9 When he had said this, as they were watching, he was lifted up, and a cloud took him out of their sight. 10 While he was going and they were gazing up toward heaven, suddenly two men in white robes stood by them. 11 They said, "Men of Galilee, why do you stand looking up toward heaven? This Jesus, who has been taken up from you into heaven, will come in the same way as you saw him go into heaven."

You have probably heard the expression, "an elephant in the living room." The source of this saying apparently was a substance-abuse counselor, who said that families in which there is a drug user are living with an elephant in the living room: It moves around, takes up an enormous amount of space, makes loud noises, bumps into them, knocks things over, smells bad - yet the family members are usually in denial and pretend it isn't there.

The story of Jesus' ascension is sort of an elephant in the living room of North American Christianity. Clergy of mainline churches like the UMC know what dominates this story but we usually pretend it isn't there. In previous years on Ascension Sunday, I ignored the elephant, too, but today I'm coming clean. What dominates this story is Jesus' bodily ascension into Heaven.

A miracle, in other words. That's the elephant.

The 21st-century Western mind pretends the miracle isn't there. We search for the moral of the story or its implied meaning and ignore the miracle. Lay people are taught, by implication, to do that in our secular school systems and colleges. Clergy are taught to do that in mainline seminaries and divinity schools. Almost every mention of biblical miracles in my classes at Vanderbilt Divinity School was to show how the event itself wasn't really important and wasn't the real point of the story, anyway. Don't dwell on the miracle - with the unspoken implication being that the miracle didn't really happen or that the event was really an ordinary event that occurred in unordinary circumstances and was mistaken for a miracle. Besides, the people who wrote the Bible were educated for their day, but not for ours, and did not enjoy the benefit of the scientific method as a way of understanding reality.
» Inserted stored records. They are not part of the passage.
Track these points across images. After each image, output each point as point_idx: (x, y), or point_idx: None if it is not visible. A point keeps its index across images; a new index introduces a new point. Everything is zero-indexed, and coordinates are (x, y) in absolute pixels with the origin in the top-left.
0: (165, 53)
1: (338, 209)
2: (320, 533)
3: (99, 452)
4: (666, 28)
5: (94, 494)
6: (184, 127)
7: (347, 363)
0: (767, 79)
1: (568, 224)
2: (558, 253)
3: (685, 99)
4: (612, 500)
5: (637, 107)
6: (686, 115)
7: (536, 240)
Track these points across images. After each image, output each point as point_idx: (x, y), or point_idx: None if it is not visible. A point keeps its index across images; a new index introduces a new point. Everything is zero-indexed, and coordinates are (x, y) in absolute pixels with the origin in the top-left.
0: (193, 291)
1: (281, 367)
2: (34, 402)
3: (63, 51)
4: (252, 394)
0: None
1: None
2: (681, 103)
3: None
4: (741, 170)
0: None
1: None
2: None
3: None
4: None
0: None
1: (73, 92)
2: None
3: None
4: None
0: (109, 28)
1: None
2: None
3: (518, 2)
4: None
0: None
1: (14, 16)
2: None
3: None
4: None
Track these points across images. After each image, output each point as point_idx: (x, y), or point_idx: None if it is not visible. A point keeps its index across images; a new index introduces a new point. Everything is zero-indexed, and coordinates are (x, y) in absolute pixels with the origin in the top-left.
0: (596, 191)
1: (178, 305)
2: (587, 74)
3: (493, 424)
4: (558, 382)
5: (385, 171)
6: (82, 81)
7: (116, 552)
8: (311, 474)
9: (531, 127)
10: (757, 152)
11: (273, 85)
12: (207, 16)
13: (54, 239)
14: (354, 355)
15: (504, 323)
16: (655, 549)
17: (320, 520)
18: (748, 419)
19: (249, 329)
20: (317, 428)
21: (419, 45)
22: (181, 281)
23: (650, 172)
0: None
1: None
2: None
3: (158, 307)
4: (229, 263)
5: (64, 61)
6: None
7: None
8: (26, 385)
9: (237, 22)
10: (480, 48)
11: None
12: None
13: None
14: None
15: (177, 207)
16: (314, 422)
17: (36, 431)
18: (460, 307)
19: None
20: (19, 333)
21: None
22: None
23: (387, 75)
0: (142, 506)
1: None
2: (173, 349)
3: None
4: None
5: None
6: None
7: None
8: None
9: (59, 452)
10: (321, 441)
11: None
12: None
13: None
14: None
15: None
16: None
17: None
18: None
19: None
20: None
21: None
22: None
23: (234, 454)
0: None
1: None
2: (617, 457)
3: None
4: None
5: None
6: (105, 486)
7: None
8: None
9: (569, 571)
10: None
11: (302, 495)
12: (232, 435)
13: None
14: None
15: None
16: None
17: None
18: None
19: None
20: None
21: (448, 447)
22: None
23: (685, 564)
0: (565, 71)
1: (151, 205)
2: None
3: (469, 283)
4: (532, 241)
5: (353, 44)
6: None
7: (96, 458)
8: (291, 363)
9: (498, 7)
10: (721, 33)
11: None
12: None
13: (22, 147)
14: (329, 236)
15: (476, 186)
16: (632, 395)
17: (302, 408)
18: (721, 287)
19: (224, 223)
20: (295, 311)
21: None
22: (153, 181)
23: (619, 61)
But we have to face the elephant in the living room of 21st-century, North American Christian faith, the fact that the entire Christian religion inescapably rests on miracles. And whatever other points the Ascension stories may have for us in our day, the central part of the story is that Jesus ascended bodily into Heaven.

In defense of modern scholarship, though, I readily agree that in miracle stories, including those of Jesus' healing, the miracle is not the only point of the stories, and sometimes not even the main point. For example, Jesus healed the servant of a Roman centurion whose faith in Jesus was so profound that Jesus exclaimed, "I have not found anyone in Israel with such great faith" (Matt 8:10). That's the real kicker of the story, not the healing, which takes place entirely offstage.

But there are three miraculous events of Jesus' life in which the miracle is so central to defining who Jesus was - and who he is today - that explaining them away cuts the heart from our faith.

The first is Jesus' miraculous Incarnation as the unique Son of God. I do not refer to the virgin birth. I mean that, as Paul wrote, "In Christ all the fullness of the Deity lives in bodily form," (Col 2:9), which cannot be said about any other person past or present. That Jesus was fully God and fully human is an essential miracle of his very existence that cannot be intellectualized away without surrendering the essence of who Christ is, what he means and what he does.

Second is that Jesus was dead, buried, and on the third day rose from the dead. The resurrection is the hinge of Christianity, about which everything else rotates. Everything about our faith depends on it. Once its affirmation is abandoned, Christian faith becomes pointless, another fact that Paul recognized. He wrote the Corinthians that if there is no resurrection, 'Let us eat and drink, for tomorrow we die' (1 Cor. 15.32).

The third miracle is the Ascension.

The Reverend Robert Hansel described most classical art of the Ascension. "We see Jesus dressed in gauzy, flowing robes and he appears to be floating weightlessly on a couple of insubstantial‑looking white clouds. The clouds are being lifted up by some smiling, chubby cherubs. It seems like some kind of pre‑technology elevator or a circus levitation act. Even though we understand that what we're seeing is artistic and poetic, we just have to smile at the apparent silliness of the whole thing. Jesus lifting off like a rocket? Peter Pan with pixie dust? Come on! Isn't this whole idea of Ascension dated and embarrassing ‑ something we'd be better off simply leaving out of contemporary Christian theology?"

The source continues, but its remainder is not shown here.